Boredom, poverty, loneliness, suicide and heartbreak. Sounds cheerful, doesn't it? Actually, it is...as long as FM Knives are singing about it. This Sacramento four-piece, playing Thursday, May 22, at the Climax Lounge, has mastered the punk-rock alchemy of turning depression into elation, ennui into energy. On "16 DOA," a love song to teen self-abuse, singer Jason Patrone celebrates having "ashtray arms" while guitarist Chris Woodhouse slices away at his strings with machete-sharp savagery. Patrone's voice is all squeaks and hiccups, punctuated by the occasional sneer -- a formula perfected decades ago by the Buzzcocks' Pete Shelley. The Buzzcocks influence is splashed in pastel and Day-Glo all over Useless and Modern, the Knives' debut disc. The opening track, "I Live Alone," carves pop melodies out of king-sized (or is that Kinks-sized?) blocks of distortion, while "Hi-Fi" pulses along in a blissful catatonia that recalls the more progressive, even pretty side of the Buzzcocks' melancholy snarl.
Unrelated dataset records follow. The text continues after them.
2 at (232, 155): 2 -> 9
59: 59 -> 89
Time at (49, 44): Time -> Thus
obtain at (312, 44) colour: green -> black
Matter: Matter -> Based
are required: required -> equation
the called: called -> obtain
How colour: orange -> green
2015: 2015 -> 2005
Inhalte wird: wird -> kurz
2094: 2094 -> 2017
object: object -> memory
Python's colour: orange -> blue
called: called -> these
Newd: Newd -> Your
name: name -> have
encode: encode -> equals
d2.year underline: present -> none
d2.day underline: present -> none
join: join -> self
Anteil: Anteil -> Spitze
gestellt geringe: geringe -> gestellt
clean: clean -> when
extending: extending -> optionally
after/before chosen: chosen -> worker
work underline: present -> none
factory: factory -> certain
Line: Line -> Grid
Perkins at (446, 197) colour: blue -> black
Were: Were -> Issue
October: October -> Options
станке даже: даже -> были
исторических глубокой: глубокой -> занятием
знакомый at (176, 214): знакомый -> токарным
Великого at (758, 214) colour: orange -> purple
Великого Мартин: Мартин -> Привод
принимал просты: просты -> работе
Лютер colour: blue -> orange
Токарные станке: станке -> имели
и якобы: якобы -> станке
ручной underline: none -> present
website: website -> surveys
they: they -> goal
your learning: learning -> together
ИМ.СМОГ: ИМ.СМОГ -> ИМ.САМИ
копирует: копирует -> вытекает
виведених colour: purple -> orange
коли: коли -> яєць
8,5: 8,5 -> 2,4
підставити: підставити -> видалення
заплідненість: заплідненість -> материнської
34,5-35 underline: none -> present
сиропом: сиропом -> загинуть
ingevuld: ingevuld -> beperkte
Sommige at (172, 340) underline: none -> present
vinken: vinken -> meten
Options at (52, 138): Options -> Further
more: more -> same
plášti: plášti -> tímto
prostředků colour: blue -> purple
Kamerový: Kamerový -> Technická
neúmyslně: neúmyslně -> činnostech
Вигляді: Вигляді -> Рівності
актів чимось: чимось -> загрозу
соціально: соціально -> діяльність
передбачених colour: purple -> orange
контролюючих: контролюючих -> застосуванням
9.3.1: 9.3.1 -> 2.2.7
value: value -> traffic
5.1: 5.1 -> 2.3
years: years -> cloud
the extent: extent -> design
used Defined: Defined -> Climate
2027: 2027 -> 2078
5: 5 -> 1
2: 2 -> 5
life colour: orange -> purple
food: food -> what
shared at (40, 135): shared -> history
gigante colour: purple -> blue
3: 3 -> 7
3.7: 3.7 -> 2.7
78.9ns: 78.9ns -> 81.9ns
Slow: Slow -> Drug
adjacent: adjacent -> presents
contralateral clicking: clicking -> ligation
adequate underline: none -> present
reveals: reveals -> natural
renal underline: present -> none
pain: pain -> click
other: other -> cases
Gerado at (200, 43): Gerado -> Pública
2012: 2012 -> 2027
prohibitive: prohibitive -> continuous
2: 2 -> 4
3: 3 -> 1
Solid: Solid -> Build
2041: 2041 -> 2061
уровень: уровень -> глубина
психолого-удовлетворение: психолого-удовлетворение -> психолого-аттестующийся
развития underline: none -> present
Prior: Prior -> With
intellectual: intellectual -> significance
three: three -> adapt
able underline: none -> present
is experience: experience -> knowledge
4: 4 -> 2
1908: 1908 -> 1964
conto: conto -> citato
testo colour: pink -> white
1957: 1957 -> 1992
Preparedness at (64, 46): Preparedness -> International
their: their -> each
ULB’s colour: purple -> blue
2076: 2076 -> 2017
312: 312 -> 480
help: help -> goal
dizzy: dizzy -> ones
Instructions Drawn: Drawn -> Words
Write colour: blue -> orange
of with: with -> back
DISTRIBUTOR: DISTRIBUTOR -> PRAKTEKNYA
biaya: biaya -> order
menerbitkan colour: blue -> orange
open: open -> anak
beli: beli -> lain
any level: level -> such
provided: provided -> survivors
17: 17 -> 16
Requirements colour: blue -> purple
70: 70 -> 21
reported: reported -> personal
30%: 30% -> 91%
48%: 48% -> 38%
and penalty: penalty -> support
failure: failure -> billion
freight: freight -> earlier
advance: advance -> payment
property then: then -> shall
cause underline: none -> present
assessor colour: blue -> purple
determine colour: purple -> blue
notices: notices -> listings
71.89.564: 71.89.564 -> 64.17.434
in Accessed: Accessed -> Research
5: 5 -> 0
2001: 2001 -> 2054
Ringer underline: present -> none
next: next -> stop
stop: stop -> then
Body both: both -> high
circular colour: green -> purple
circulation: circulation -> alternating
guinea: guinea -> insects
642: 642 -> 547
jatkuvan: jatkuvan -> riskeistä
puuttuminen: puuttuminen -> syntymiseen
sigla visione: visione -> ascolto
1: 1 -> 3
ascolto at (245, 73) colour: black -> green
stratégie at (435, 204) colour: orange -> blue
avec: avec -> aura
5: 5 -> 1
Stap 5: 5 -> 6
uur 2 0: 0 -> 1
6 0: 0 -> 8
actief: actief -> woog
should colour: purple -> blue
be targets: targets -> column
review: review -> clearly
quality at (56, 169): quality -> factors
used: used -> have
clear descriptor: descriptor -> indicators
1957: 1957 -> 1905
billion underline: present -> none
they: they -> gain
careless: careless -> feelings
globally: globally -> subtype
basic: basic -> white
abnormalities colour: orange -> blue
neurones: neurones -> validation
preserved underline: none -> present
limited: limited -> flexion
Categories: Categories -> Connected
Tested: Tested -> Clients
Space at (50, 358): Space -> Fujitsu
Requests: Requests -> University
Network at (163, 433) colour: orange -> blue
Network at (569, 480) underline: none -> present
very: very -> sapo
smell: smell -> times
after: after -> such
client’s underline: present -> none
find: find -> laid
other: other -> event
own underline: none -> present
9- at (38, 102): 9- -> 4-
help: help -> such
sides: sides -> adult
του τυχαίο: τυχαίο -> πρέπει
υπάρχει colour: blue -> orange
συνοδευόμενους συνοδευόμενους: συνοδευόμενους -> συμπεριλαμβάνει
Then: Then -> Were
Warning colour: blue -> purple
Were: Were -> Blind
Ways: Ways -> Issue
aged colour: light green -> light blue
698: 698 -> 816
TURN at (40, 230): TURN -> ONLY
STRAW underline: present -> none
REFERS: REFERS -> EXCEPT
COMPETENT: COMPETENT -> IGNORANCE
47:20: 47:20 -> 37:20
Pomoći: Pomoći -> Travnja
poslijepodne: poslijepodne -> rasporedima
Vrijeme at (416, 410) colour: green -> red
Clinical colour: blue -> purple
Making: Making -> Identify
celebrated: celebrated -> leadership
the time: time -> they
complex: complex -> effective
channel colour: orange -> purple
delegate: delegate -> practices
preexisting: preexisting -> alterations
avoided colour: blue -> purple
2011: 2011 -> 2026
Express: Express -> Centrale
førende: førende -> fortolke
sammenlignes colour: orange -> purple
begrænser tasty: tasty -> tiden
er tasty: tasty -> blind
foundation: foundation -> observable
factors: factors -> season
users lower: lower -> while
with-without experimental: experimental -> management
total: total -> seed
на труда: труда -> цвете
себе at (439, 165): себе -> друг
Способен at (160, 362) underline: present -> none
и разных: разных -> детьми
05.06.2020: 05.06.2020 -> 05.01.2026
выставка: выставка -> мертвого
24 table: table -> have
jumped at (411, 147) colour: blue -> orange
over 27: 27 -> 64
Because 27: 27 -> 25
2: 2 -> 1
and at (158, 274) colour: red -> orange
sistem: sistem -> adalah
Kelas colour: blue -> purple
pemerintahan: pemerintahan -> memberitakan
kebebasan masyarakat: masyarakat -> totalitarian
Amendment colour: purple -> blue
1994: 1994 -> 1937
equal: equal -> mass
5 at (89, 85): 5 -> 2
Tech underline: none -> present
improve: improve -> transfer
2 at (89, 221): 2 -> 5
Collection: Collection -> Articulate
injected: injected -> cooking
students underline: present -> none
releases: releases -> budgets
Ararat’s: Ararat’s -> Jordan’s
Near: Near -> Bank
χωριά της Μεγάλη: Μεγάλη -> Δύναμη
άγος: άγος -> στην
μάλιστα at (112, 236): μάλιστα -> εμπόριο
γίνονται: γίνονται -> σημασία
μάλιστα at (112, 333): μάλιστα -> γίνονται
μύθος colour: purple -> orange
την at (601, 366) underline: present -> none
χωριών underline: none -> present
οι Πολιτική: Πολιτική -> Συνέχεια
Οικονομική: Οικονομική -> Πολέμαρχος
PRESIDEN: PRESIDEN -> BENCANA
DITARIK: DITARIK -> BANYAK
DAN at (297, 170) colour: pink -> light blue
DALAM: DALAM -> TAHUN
Sure, there are a few other points of reference -- Dickies, Undertones, Adicts -- but they're all trapped in the same new-wave purgatory between power pop and punk. With the rising popularity of circa-1979 bands like the Briefs and the Epoxies, you'd almost think that this sound was poised to be the next garage revival or, God forbid, ska fad. But when songs buzz with as much treble and catchiness and velocity as these do, being stuck in skinny-tie stasis doesn't sound so bad at all.